The expected output is the exact lines from the one containing "A relaxed execution." through the end of the data, inclusive, and nothing else.

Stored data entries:
###
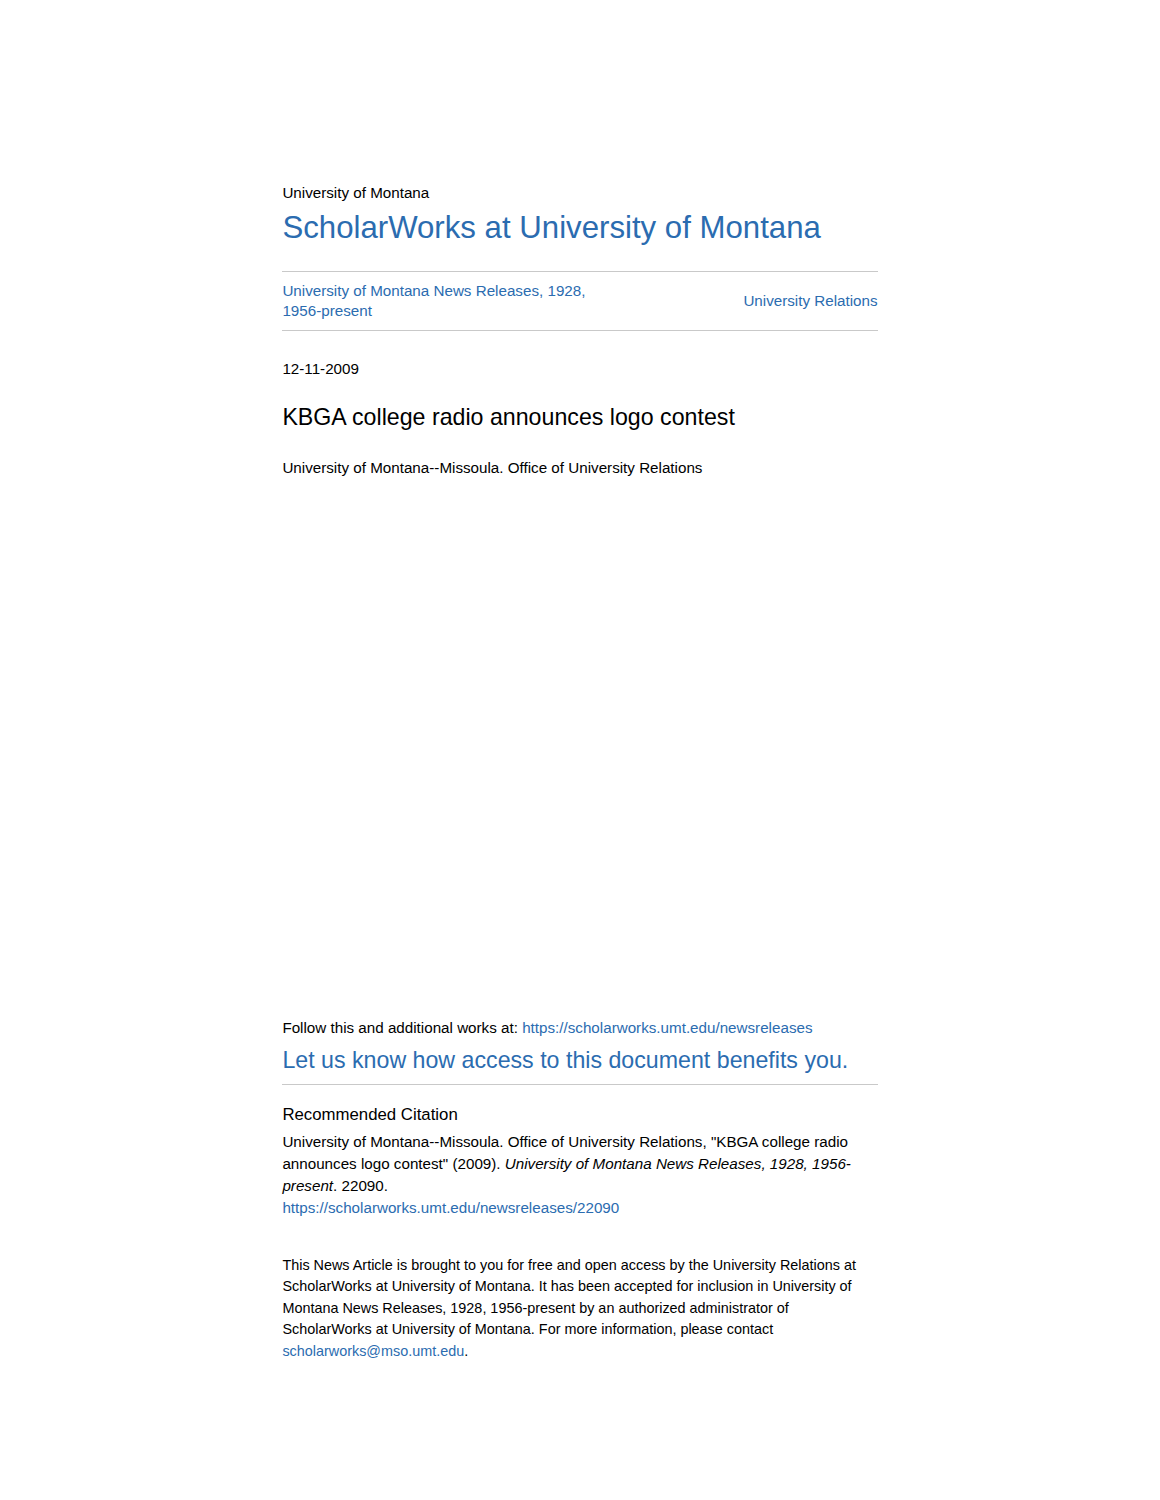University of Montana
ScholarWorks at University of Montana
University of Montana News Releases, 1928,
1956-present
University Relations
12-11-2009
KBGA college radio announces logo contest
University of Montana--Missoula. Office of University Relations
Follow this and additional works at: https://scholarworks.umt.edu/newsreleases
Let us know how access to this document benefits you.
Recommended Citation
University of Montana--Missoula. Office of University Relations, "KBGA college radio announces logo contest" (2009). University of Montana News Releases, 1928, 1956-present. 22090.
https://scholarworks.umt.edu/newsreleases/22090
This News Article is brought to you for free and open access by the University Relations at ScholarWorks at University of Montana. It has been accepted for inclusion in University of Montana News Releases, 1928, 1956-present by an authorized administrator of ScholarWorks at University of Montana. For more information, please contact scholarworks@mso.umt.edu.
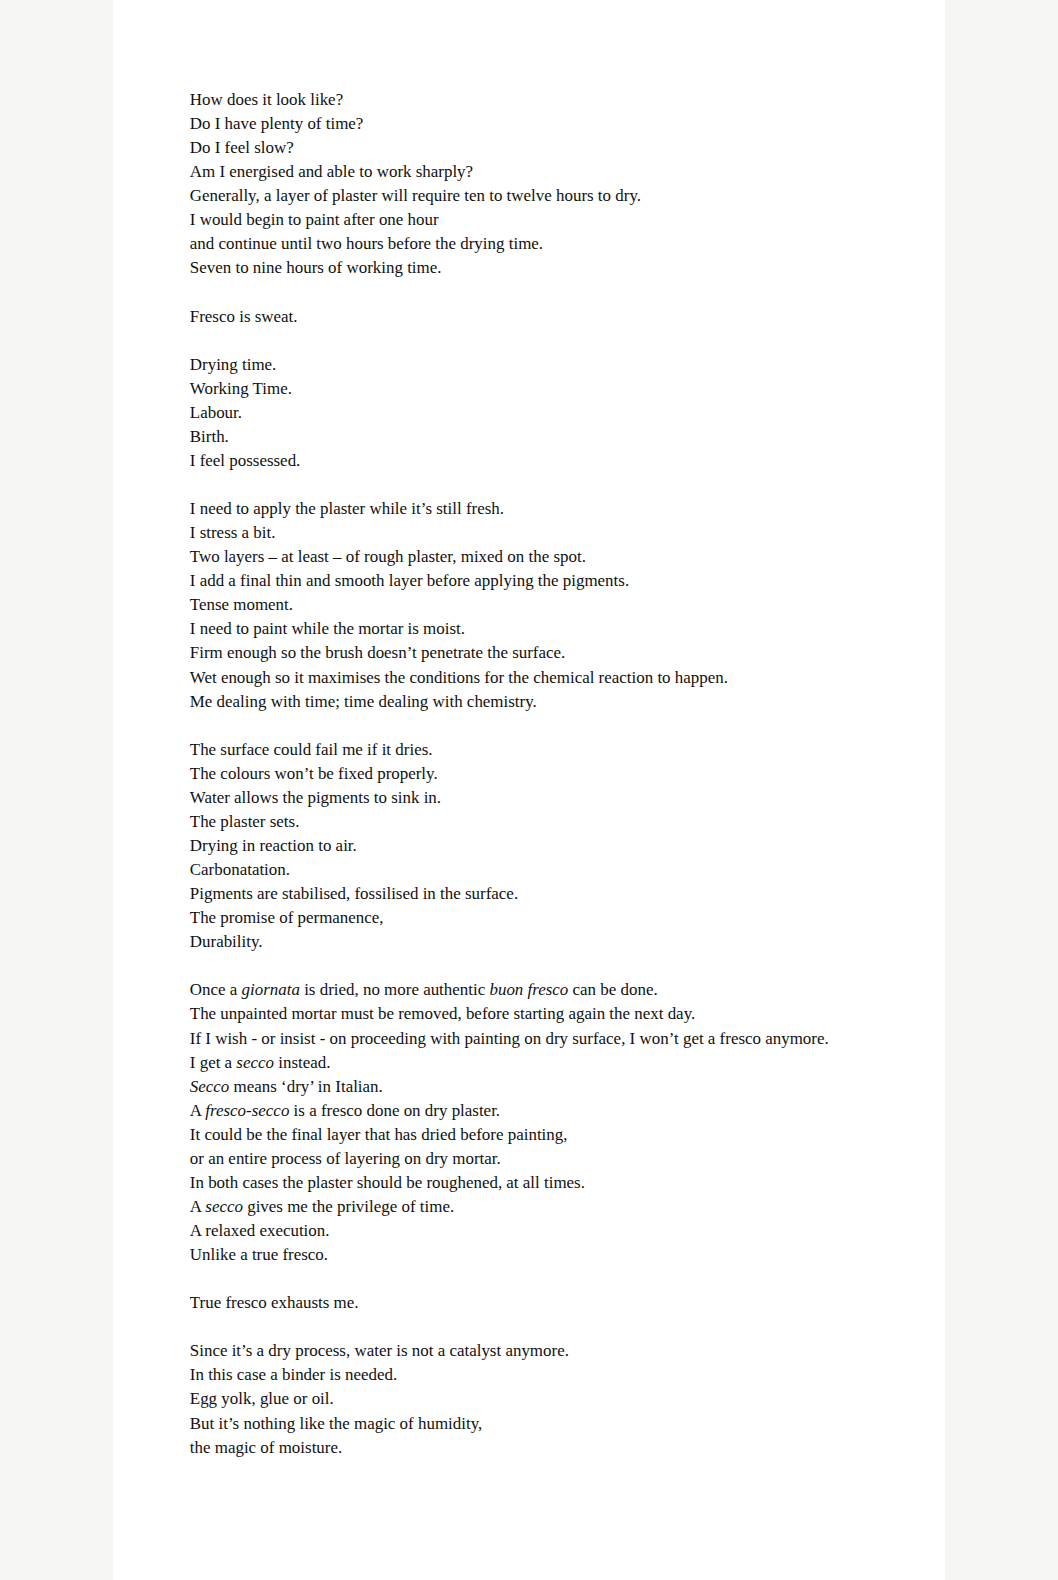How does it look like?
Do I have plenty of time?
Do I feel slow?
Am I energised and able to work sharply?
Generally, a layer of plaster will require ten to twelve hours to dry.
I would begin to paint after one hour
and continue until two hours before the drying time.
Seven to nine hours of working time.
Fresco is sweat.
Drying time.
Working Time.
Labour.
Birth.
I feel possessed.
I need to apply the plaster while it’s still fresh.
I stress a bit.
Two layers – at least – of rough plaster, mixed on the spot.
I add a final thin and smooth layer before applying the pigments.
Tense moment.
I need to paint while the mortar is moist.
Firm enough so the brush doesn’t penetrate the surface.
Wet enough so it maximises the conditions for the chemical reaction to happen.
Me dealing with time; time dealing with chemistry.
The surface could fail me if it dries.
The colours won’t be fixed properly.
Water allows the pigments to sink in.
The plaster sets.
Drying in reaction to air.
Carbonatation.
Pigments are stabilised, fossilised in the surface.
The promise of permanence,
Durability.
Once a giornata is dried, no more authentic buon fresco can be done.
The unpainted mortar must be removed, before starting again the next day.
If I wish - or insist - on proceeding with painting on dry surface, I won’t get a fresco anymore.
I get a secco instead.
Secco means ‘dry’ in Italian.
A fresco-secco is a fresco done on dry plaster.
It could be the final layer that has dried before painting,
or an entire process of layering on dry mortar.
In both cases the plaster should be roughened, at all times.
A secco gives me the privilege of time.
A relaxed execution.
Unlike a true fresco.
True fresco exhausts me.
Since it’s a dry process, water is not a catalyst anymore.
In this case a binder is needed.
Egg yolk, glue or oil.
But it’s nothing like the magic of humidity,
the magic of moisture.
###
Exercise output:
A relaxed execution.
Unlike a true fresco.
True fresco exhausts me.
Since it’s a dry process, water is not a catalyst anymore.
In this case a binder is needed.
Egg yolk, glue or oil.
But it’s nothing like the magic of humidity,
the magic of moisture.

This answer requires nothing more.